A clock tower on one of Cardiff's most iconic buildings has become home to a pair of peregrine falcons for the first time in nearly a decade.
Tall buildings like the clock tower mimic cliff edges, experts say
The birds have taken over an abandoned raven's nest on the tower of City Hall in Cathays Park and experts hope there could be chicks hatching soon.
It is thought the birds arrived in the city during the winter and found it the perfect place to nest.
A camera is recording the activities of the nest 24-hours a day.
The nest is on the north face of the clock tower and experts think the high rise setting is ideal for the legally protected birds.
"Tall urban buildings like the clock tower mimic cliff edges where they would nest in rural areas," said RSPB officer Pete Etheridge.
"In the 1960s there was a crash in the population of Peregrines because of the pesticides being used at the time.
"But slowly the numbers are increasing and that's why we are seeing more and more birds heading to urban settings to nest."
Peregrine falcons are considered "magnificent hunters" and can reach speeds of up to 112 mph as they stoop to catch prey. They usually feed on smaller birds like feral pigeons and starlings.
Experts hope there will soon be chicks in the nest
"People are often genuinely surprised that these birds have chosen an urban location like Cardiff to nest in," added Mr Etheridge.

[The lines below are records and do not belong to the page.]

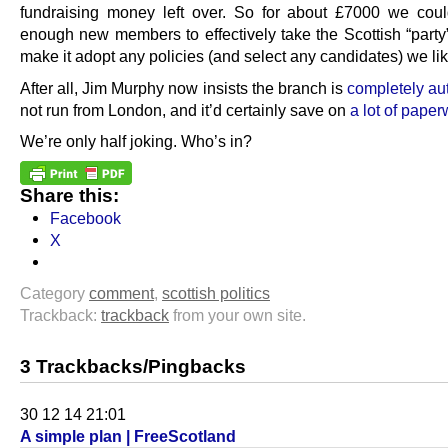
fundraising money left over. So for about £7000 we cou
enough new members to effectively take the Scottish “party
make it adopt any policies (and select any candidates) we li
After all, Jim Murphy now insists the branch is
completely a
not run from London, and it’d certainly save on
a lot of paper
We’re only half joking. Who’s in?
Share this:
Facebook
X
Category
comment
,
scottish politics
Trackback:
trackback
from your own site.
3 Trackbacks/Pingbacks
30 12 14 21:01
A simple plan | FreeScotland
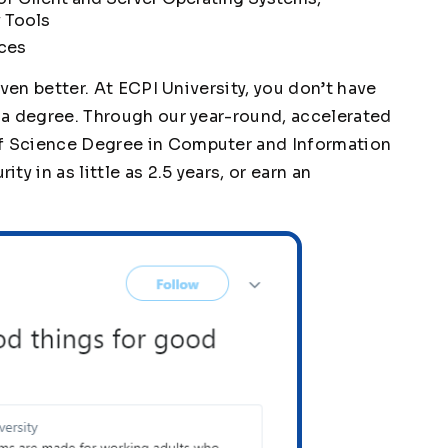
 Tools
ices
 even better. At ECPI University, you don’t have
g a degree. Through our year-round, accelerated
of Science Degree in Computer and Information
y in as little as 2.5 years, or earn an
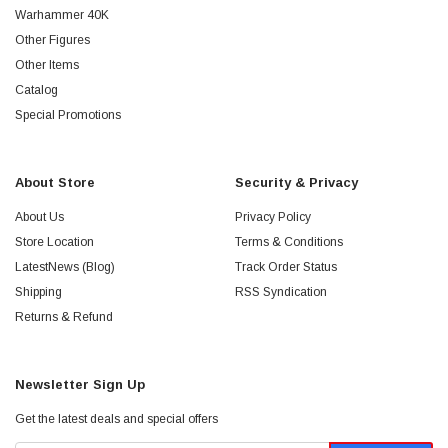
Warhammer 40K
Other Figures
Other Items
Catalog
Special Promotions
About Store
Security & Privacy
About Us
Privacy Policy
Store Location
Terms & Conditions
LatestNews (Blog)
Track Order Status
Shipping
RSS Syndication
Returns & Refund
Newsletter Sign Up
Get the latest deals and special offers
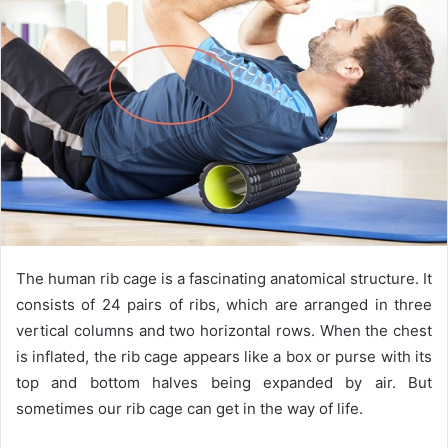
n
e
m
a
i
l
The human rib cage is a fascinating anatomical structure. It
consists of 24 pairs of ribs, which are arranged in three
vertical columns and two horizontal rows. When the chest
is inflated, the rib cage appears like a box or purse with its
top and bottom halves being expanded by air. But
sometimes our rib cage can get in the way of life.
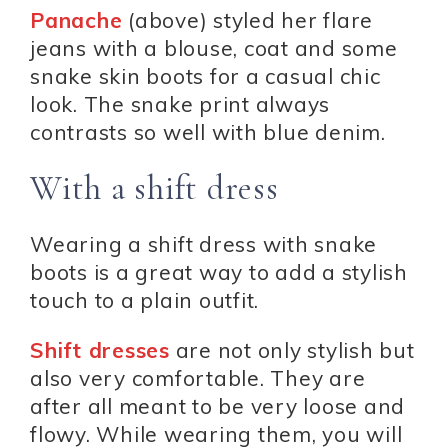
Panache
(above) styled her flare
jeans with a blouse, coat and some
snake skin boots for a casual chic
look. The snake print always
contrasts so well with blue denim.
With a shift dress
Wearing a shift dress with snake
boots is a great way to add a stylish
touch to a plain outfit.
Shift dresses
are not only stylish but
also very comfortable. They are
after all meant to be very loose and
flowy. While wearing them, you will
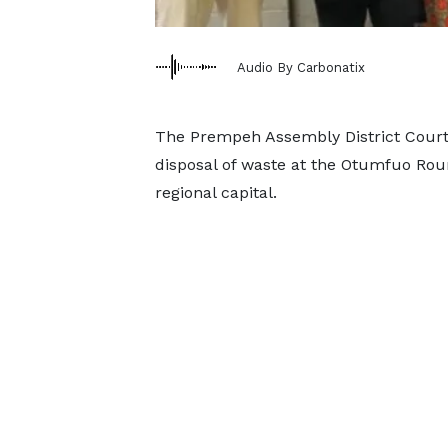
Audio By Carbonatix
The Prempeh Assembly District Court h
disposal of waste at the Otumfuo Roun
regional capital.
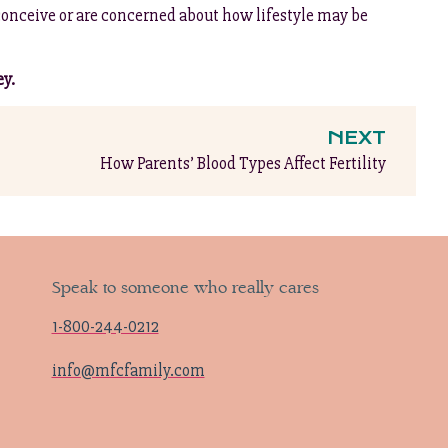
conceive or are concerned about how lifestyle may be
ey.
NEXT
How Parents’ Blood Types Affect Fertility
Speak to someone who really cares
1-800-244-0212
info@mfcfamily.com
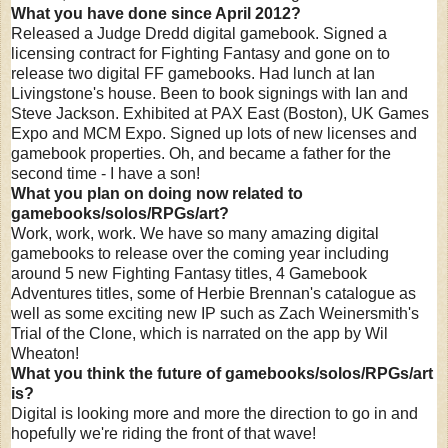
What you have done since April 2012?
Released a Judge Dredd digital gamebook. Signed a
licensing contract for Fighting Fantasy and gone on to
release two digital FF gamebooks. Had lunch at Ian
Livingstone's house. Been to book signings with Ian and
Steve Jackson. Exhibited at PAX East (Boston), UK Games
Expo and MCM Expo. Signed up lots of new licenses and
gamebook properties. Oh, and became a father for the
second time - I have a son!
What you plan on doing now related to
gamebooks/solos/RPGs/art?
Work, work, work. We have so many amazing digital
gamebooks to release over the coming year including
around 5 new Fighting Fantasy titles, 4 Gamebook
Adventures titles, some of Herbie Brennan's catalogue as
well as some exciting new IP such as Zach Weinersmith's
Trial of the Clone, which is narrated on the app by Wil
Wheaton!
What you think the future of gamebooks/solos/RPGs/art
is?
Digital is looking more and more the direction to go in and
hopefully we're riding the front of that wave!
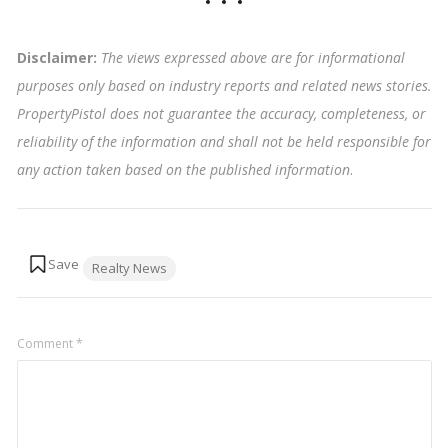
Disclaimer:
The views expressed above are for informational
purposes only based on industry reports and related news stories.
PropertyPistol does not guarantee the accuracy, completeness, or
reliability of the information and shall not be held responsible for
any action taken based on the published information
.
Tags:
Realty News
Comment
*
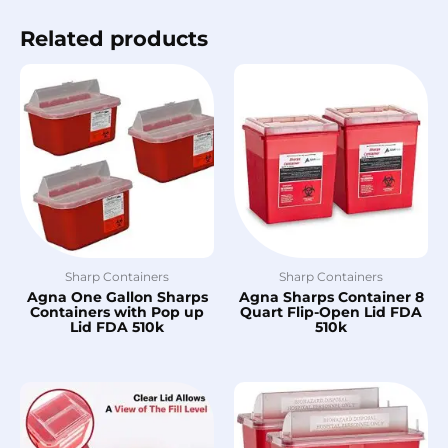
Related products
Sharp Containers
Sharp Containers
Agna One Gallon Sharps
Agna Sharps Container 8
Containers with Pop up
Quart Flip-Open Lid FDA
Lid FDA 510k
510k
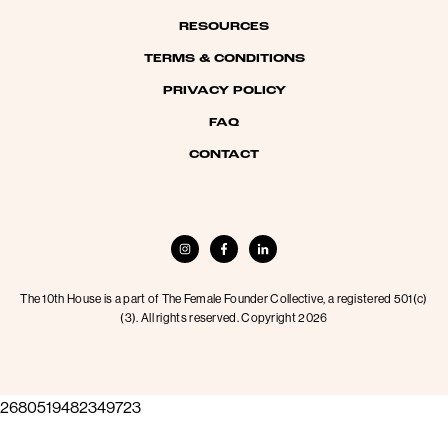
RESOURCES
TERMS & CONDITIONS
PRIVACY POLICY
FAQ
CONTACT
The 10th House is a part of The Female Founder Collective, a registered 501(c)
(3). All rights reserved. Copyright 2026
2680519482349723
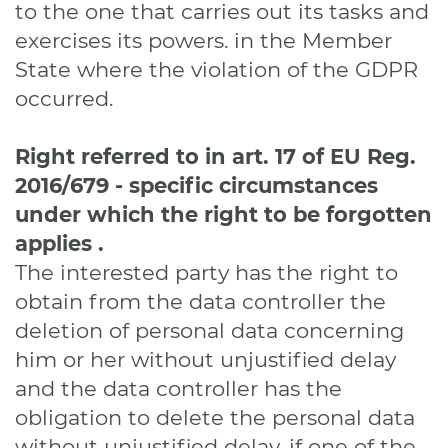
to the one that carries out its tasks and
exercises its powers. in the Member
State where the violation of the GDPR
occurred.
Right referred to in art. 17
of EU Reg.
2016/679
-
specific circumstances
under which the right to be forgotten
applies
.
The interested party has the right to
obtain from the data controller the
deletion of personal data concerning
him or her without unjustified delay
and the data controller has the
obligation to delete the personal data
without unjustified delay, if one of the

"It is true that peregrines are more usually found on cliff ledges or quarries, but City Hall is actually a great spot, in a high, inaccessible location where they will not be disturbed.
"The female is spending lots of time on the nest, so we are hopeful that she is incubating eggs."
The RSPB working with the National Museum Cardiff and Cardiff Council, have set up a large viewing screen inside the museum for visitors to see images of the nest.
The images are also available online.
It is hoped any eggs in the nest will hatch in May.